Sumber: Forbes | Editor: Noverius Laoli
KONTAN.CO.ID - CEO Goldman Sachs, David Solomon, menilai kemajuan pesat kecerdasan buatan (AI) dapat membuka jalan bagi pertumbuhan ekonomi baru yang mampu mengatasi krisis utang nasional Amerika Serikat (AS) yang kini mencapai sekitar US$ 38 triliun.
Kekhawatiran terhadap lonjakan utang AS bukan hanya datang dari kalangan Wall Street, tetapi juga para ekonom universitas ternama dan pembuat kebijakan di Washington. Mereka menyoroti risiko menurunnya kepercayaan pasar obligasi jika muncul keraguan atas kemampuan pemerintah membayar kewajibannya.

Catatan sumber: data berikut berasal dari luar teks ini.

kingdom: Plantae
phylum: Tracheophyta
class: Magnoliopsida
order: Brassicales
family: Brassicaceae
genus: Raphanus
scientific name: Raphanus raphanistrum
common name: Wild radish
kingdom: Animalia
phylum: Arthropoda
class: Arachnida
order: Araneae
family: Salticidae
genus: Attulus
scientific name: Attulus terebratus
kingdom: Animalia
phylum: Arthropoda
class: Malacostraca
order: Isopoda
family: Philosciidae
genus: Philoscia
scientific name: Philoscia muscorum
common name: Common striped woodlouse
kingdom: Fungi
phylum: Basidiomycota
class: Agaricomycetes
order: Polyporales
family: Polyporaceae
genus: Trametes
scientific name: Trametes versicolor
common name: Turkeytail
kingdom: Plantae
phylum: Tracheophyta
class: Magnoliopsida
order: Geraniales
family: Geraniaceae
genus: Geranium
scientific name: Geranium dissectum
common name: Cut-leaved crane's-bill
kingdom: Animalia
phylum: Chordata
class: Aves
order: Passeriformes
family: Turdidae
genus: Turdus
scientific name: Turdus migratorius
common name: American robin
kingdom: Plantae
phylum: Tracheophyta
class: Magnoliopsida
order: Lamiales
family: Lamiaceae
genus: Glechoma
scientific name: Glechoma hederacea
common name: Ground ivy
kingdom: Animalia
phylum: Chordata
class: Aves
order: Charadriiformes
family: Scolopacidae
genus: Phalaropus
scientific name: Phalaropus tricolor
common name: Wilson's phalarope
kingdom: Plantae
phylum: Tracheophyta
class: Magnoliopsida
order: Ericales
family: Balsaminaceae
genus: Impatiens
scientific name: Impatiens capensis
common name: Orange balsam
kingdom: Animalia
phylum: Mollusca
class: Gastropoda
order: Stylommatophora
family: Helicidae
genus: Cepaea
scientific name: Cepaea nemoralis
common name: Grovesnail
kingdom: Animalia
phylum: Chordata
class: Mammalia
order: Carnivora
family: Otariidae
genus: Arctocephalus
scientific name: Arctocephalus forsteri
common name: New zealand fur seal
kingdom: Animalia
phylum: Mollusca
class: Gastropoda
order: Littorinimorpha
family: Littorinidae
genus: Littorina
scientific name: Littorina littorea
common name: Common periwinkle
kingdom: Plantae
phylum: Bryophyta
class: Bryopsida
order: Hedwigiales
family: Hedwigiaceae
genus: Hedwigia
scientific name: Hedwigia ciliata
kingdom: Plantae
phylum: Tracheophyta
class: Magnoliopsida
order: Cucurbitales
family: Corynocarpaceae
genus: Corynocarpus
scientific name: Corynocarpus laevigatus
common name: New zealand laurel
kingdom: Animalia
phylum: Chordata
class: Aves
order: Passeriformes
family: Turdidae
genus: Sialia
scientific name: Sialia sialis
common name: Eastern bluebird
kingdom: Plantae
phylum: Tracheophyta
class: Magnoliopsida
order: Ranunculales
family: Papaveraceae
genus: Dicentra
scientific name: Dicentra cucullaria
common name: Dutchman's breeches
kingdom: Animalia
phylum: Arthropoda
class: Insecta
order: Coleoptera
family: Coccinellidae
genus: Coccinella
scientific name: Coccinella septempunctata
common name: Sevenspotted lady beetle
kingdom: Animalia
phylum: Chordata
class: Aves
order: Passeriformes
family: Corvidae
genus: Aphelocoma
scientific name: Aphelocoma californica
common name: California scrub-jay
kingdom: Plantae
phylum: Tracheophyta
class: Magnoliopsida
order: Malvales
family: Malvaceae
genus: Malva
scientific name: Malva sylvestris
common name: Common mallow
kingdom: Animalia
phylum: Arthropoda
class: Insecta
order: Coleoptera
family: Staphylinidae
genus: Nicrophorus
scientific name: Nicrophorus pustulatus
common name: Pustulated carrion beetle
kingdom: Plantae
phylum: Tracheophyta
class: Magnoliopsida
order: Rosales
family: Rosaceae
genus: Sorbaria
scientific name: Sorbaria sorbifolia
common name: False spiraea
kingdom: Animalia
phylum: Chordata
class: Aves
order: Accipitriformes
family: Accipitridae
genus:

Solomon sejalan dengan pandangan sejumlah tokoh besar, termasuk CEO JPMorgan Jamie Dimon, Ketua The Fed Jerome Powell, dan pendiri Bridgewater Associates Ray Dalio, yang menyoroti ancaman serius dari rasio utang terhadap Produk Domestik Bruto (PDB).
Baca Juga: Trump Kritik CEO Goldman Sachs David Solomon terkait Riset Tarif AS
Saat ini, rasio tersebut mencapai sekitar 125% menurut data Departemen Keuangan AS dan diperkirakan naik hingga 156% pada 2055, berdasarkan proyeksi Kantor Anggaran Kongres (CBO).
Menurut Solomon, ada dua cara untuk menurunkan rasio tersebut: memangkas pengeluaran atau meningkatkan pertumbuhan ekonomi. Opsi kedua dianggap lebih ideal, meski bergantung pada prospek pertumbuhan yang belum pasti.
Namun, di tengah dorongan teknologi dan potensi AI, Solomon melihat peluang baru untuk mempercepat laju ekonomi.
“Jalan keluarnya adalah pertumbuhan,” kata Solomon saat berbicara di Economic Club of Washington, D.C. pekan lalu.
“Perbedaan antara pertumbuhan majemuk 3% dan 2% sangat besar dalam menghadapi persoalan ini. Saya pikir kita memiliki peluang untuk mencapai lintasan pertumbuhan yang lebih tinggi, terutama melalui teknologi dan penerapan AI di berbagai sektor,” ucapnya.
Baca Juga: Goldman Sachs Raup Untung Besar! Laba Kuartal III Tembus US$4,1 Miliar
Solomon menegaskan bahwa produktivitas yang dihasilkan dari integrasi AI dalam dunia usaha dapat menjadi faktor penting untuk mendorong ekonomi ke arah lebih positif. Namun, ia juga memperingatkan, jika pertumbuhan tidak ditingkatkan, akan datang masa perhitungan.
Data terbaru memberikan sedikit optimisme. Berdasarkan laporan terakhir Biro Analisis Ekonomi AS (BEA) sebelum penutupan sebagian pemerintah, PDB kuartal kedua tercatat tumbuh 3,8%.
Meski begitu, Solomon menilai tingginya utang nasional belum tentu berubah menjadi krisis, asalkan ada langkah korektif. Namun ia mengakui banyak pelaku bisnis yang resah karena kebijakan fiskal ekspansif tampak semakin mengakar.
“Kita telah sampai pada titik di mana stimulus fiskal dan kebijakan agresif sudah menjadi pola yang melekat di negara-negara demokratis maju, termasuk AS. Dan hal ini meningkat signifikan dalam lima tahun terakhir,” ujarnya.
Baca Juga: Goldman Sachs Menaikkan Pandangan Lebih Optimistis Saham Asia
Sejak Presiden Donald Trump kembali ke Gedung Putih, berbagai kebijakan ekonomi baru diperkenalkan untuk menyeimbangkan anggaran negara.
Salah satunya adalah program visa “gold card” bagi imigran kaya, yang akan dikenai biaya US$ 5 juta untuk mendapatkan izin tinggal tetap dan jalur menuju kewarganegaraan.
Trump bahkan menyebut program tersebut dapat menjadi solusi penuh bagi krisis utang nasional.
“Satu juta kartu bisa bernilai US$ 5 triliun, dan jika dijual 10 juta kartu totalnya mencapai US$ 50 triliun. Kita memiliki utang US$ 35 triliun, jadi itu akan sangat membantu,” katanya pada Februari lalu.
Baca Juga: Bidik Keluarga Kaya, Goldman Sachs Perkuat Tim Wealth Management di Australia
Trump menambahkan, jika target itu tercapai, AS akan memiliki surplus hingga US$ 15 triliun yang dapat digunakan untuk mengurangi defisit anggaran.